Document understanding data
>>>>>
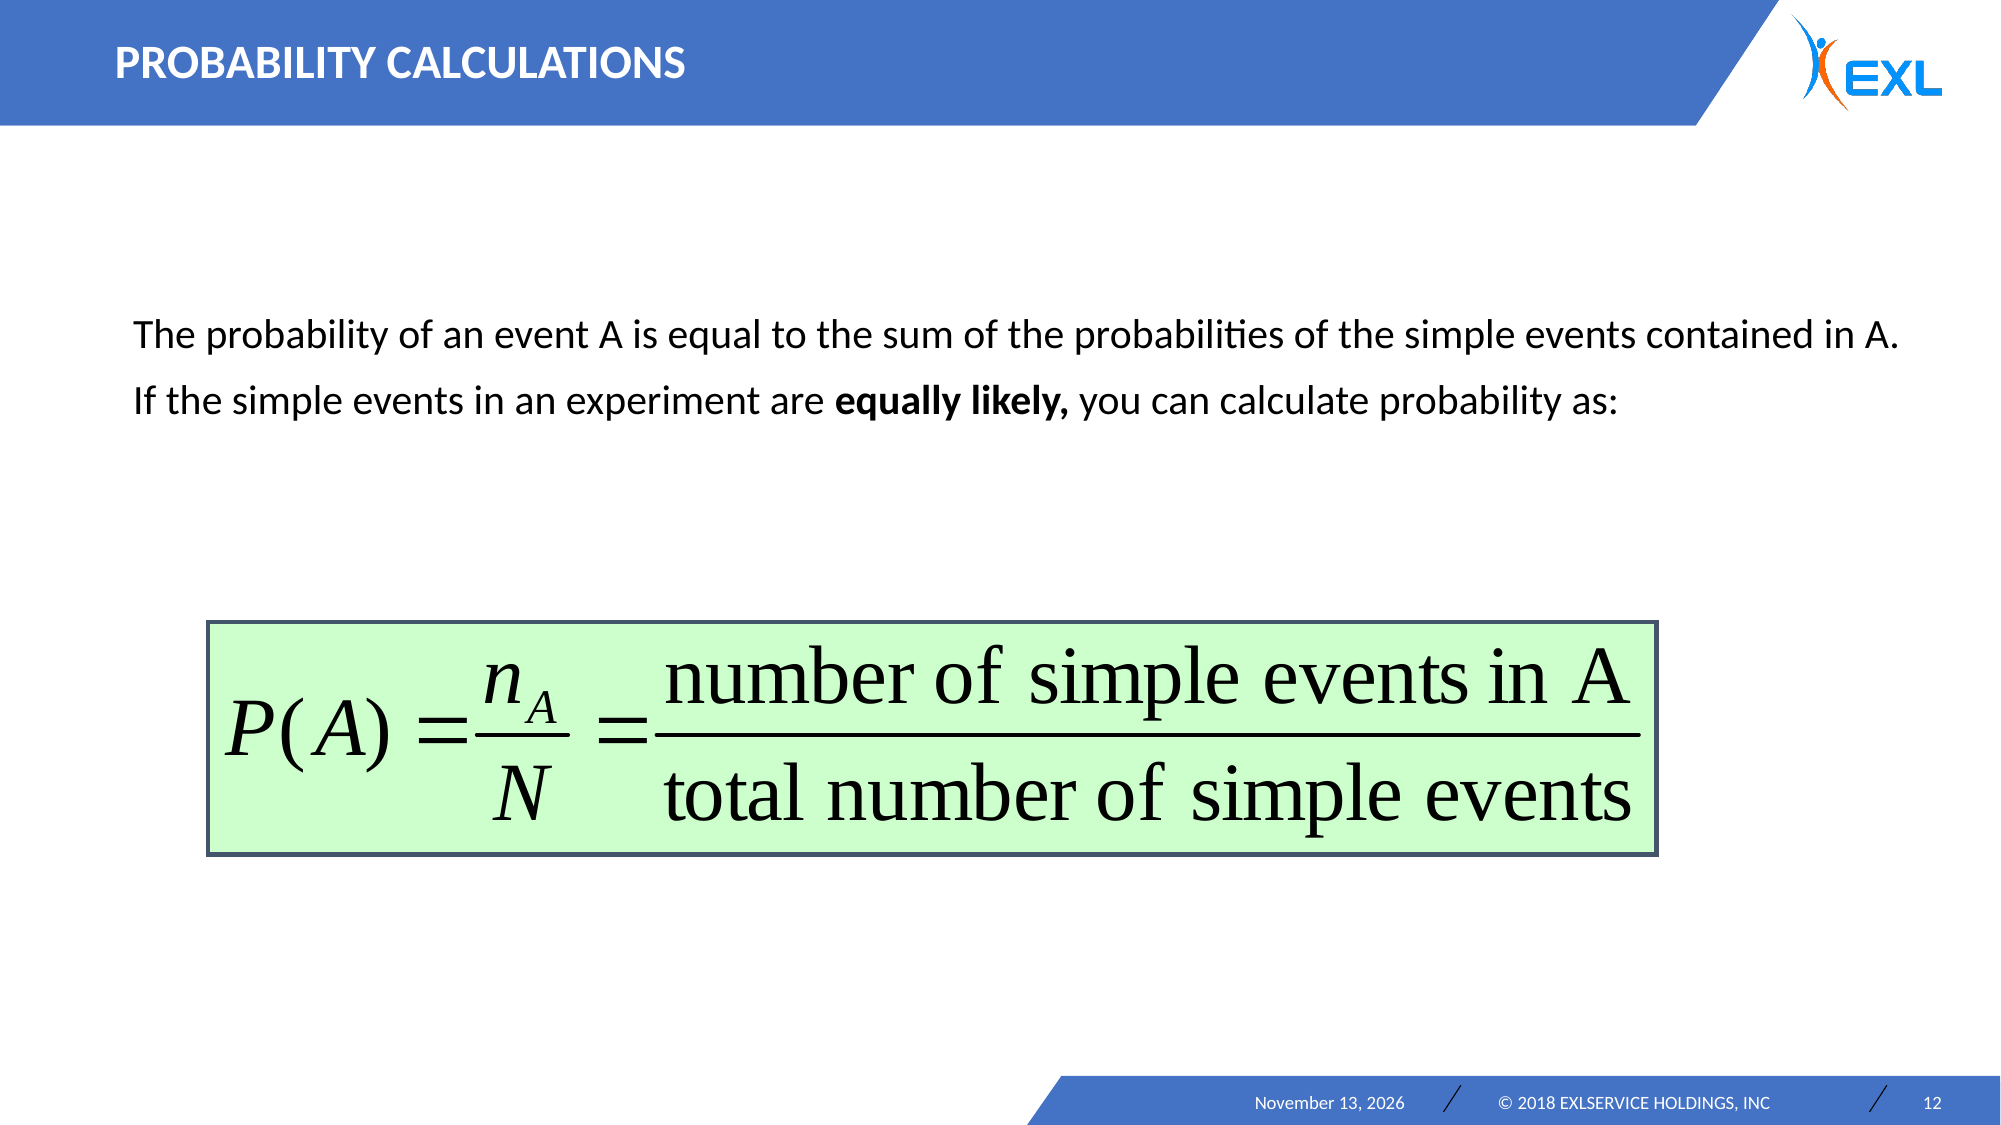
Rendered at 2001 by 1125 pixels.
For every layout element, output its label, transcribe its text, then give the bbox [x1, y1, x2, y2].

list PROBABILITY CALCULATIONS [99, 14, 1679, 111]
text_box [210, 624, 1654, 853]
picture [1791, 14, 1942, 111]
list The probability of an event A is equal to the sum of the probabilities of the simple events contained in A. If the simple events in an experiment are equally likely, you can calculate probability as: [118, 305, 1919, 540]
<<<<<
What you have to do: Word for word, restate the records shown above, minus the pictures.

Exercise result:
Rendered at 2001 by 1125 pixels.
For every layout element, output its label, transcribe its text, then give the bbox [x1, y1, x2, y2].

list PROBABILITY CALCULATIONS [99, 14, 1679, 111]
text_box [210, 624, 1654, 853]
picture [1791, 14, 1942, 111]
list The probability of an event A is equal to the sum of the probabilities of the simple events contained in A. If the simple events in an experiment are equally likely, you can calculate probability as: [118, 305, 1919, 540]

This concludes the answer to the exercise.